PROMPT –
Print each of the records below, leaving every word as it is.

*** Block opens ***

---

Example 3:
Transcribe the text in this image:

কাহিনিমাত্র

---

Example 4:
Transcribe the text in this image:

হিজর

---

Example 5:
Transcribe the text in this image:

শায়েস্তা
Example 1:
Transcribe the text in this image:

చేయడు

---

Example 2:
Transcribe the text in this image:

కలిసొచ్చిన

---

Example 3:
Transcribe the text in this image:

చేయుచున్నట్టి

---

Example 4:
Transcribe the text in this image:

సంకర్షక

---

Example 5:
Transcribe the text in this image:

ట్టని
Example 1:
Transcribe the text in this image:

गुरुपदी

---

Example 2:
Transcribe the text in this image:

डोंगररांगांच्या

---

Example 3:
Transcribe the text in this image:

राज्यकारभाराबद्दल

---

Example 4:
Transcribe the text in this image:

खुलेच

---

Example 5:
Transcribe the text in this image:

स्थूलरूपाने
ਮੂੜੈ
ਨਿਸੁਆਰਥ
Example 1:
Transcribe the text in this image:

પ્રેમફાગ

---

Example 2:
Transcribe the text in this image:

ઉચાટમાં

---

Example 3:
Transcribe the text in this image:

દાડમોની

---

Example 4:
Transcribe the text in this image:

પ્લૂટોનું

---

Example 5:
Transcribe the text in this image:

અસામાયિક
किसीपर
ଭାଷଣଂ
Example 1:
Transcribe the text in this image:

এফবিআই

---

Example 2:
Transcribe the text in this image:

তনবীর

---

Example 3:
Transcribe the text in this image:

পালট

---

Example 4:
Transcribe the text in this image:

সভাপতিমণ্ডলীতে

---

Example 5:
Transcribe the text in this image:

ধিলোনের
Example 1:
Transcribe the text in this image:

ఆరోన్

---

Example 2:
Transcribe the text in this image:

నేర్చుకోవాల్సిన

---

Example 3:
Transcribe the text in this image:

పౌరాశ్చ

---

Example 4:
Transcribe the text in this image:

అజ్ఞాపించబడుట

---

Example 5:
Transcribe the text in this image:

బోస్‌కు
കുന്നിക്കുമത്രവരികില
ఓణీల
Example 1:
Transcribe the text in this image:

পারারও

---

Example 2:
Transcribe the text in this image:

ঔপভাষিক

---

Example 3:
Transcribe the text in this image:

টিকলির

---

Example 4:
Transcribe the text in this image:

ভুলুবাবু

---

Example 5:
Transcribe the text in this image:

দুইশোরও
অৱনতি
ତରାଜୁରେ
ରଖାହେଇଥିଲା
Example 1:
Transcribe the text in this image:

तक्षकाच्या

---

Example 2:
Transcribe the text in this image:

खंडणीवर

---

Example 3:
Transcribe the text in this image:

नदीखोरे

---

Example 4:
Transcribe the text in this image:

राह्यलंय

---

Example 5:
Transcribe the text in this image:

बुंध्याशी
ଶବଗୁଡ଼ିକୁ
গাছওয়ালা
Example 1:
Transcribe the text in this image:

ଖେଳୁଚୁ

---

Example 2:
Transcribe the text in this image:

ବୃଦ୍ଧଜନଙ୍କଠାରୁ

*** Block closes ***

REPLY –
---

Example 3:
Transcribe the text in this image:

কাহিনিমাত্র

---

Example 4:
Transcribe the text in this image:

হিজর

---

Example 5:
Transcribe the text in this image:

শায়েস্তা
Example 1:
Transcribe the text in this image:

చేయడు

---

Example 2:
Transcribe the text in this image:

కలిసొచ్చిన

---

Example 3:
Transcribe the text in this image:

చేయుచున్నట్టి

---

Example 4:
Transcribe the text in this image:

సంకర్షక

---

Example 5:
Transcribe the text in this image:

ట్టని
Example 1:
Transcribe the text in this image:

गुरुपदी

---

Example 2:
Transcribe the text in this image:

डोंगररांगांच्या

---

Example 3:
Transcribe the text in this image:

राज्यकारभाराबद्दल

---

Example 4:
Transcribe the text in this image:

खुलेच

---

Example 5:
Transcribe the text in this image:

स्थूलरूपाने
ਮੂੜੈ
ਨਿਸੁਆਰਥ
Example 1:
Transcribe the text in this image:

પ્રેમફાગ

---

Example 2:
Transcribe the text in this image:

ઉચાટમાં

---

Example 3:
Transcribe the text in this image:

દાડમોની

---

Example 4:
Transcribe the text in this image:

પ્લૂટોનું

---

Example 5:
Transcribe the text in this image:

અસામાયિક
किसीपर
ଭାଷଣଂ
Example 1:
Transcribe the text in this image:

এফবিআই

---

Example 2:
Transcribe the text in this image:

তনবীর

---

Example 3:
Transcribe the text in this image:

পালট

---

Example 4:
Transcribe the text in this image:

সভাপতিমণ্ডলীতে

---

Example 5:
Transcribe the text in this image:

ধিলোনের
Example 1:
Transcribe the text in this image:

ఆరోన్

---

Example 2:
Transcribe the text in this image:

నేర్చుకోవాల్సిన

---

Example 3:
Transcribe the text in this image:

పౌరాశ్చ

---

Example 4:
Transcribe the text in this image:

అజ్ఞాపించబడుట

---

Example 5:
Transcribe the text in this image:

బోస్‌కు
കുന്നിക്കുമത്രവരികില
ఓణీల
Example 1:
Transcribe the text in this image:

পারারও

---

Example 2:
Transcribe the text in this image:

ঔপভাষিক

---

Example 3:
Transcribe the text in this image:

টিকলির

---

Example 4:
Transcribe the text in this image:

ভুলুবাবু

---

Example 5:
Transcribe the text in this image:

দুইশোরও
অৱনতি
ତରାଜୁରେ
ରଖାହେଇଥିଲା
Example 1:
Transcribe the text in this image:

तक्षकाच्या

---

Example 2:
Transcribe the text in this image:

खंडणीवर

---

Example 3:
Transcribe the text in this image:

नदीखोरे

---

Example 4:
Transcribe the text in this image:

राह्यलंय

---

Example 5:
Transcribe the text in this image:

बुंध्याशी
ଶବଗୁଡ଼ିକୁ
গাছওয়ালা
Example 1:
Transcribe the text in this image:

ଖେଳୁଚୁ

---

Example 2:
Transcribe the text in this image:

ବୃଦ୍ଧଜନଙ୍କଠାରୁ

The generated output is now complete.